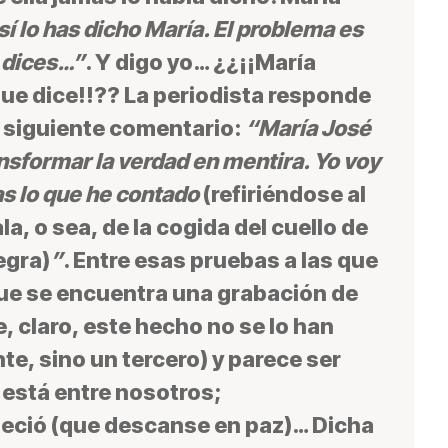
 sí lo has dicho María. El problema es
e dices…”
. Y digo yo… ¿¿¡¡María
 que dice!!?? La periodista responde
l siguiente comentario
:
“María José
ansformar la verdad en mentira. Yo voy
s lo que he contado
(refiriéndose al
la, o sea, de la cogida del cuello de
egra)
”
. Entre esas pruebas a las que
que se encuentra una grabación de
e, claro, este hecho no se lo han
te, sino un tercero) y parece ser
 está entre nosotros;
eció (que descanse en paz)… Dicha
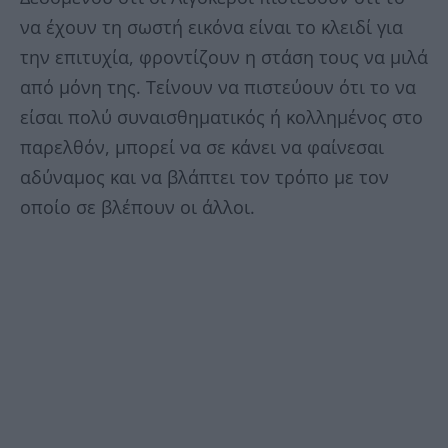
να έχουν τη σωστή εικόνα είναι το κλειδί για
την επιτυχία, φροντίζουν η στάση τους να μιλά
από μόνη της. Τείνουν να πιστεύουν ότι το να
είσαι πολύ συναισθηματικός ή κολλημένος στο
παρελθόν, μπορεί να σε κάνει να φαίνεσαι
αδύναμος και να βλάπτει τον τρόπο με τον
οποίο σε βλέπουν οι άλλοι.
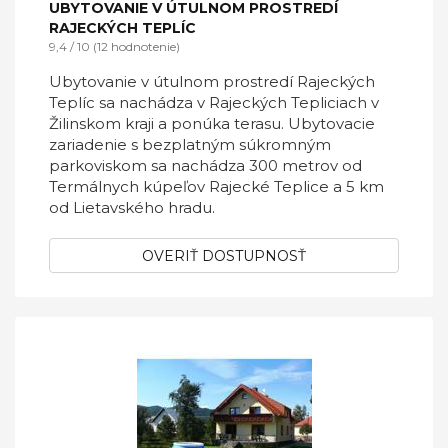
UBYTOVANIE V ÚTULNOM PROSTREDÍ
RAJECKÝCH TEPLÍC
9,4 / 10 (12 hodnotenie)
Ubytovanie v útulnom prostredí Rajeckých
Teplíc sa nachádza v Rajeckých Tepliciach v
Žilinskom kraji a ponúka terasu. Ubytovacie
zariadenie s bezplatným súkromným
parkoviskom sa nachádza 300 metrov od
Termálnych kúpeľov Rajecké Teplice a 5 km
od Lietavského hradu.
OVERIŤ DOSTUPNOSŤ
===============
**Your objective**. Reproduce exactly, and only, the part of the listing above that begins at the line with "que dice!!?? La periodista responde" and goes on through the line with "e, claro, este hecho no se lo han".

**Response to this exercise**.
 que dice!!?? La periodista responde
l siguiente comentario
:
“María José
ansformar la verdad en mentira. Yo voy
s lo que he contado
(refiriéndose al
la, o sea, de la cogida del cuello de
egra)
”
. Entre esas pruebas a las que
que se encuentra una grabación de
e, claro, este hecho no se lo han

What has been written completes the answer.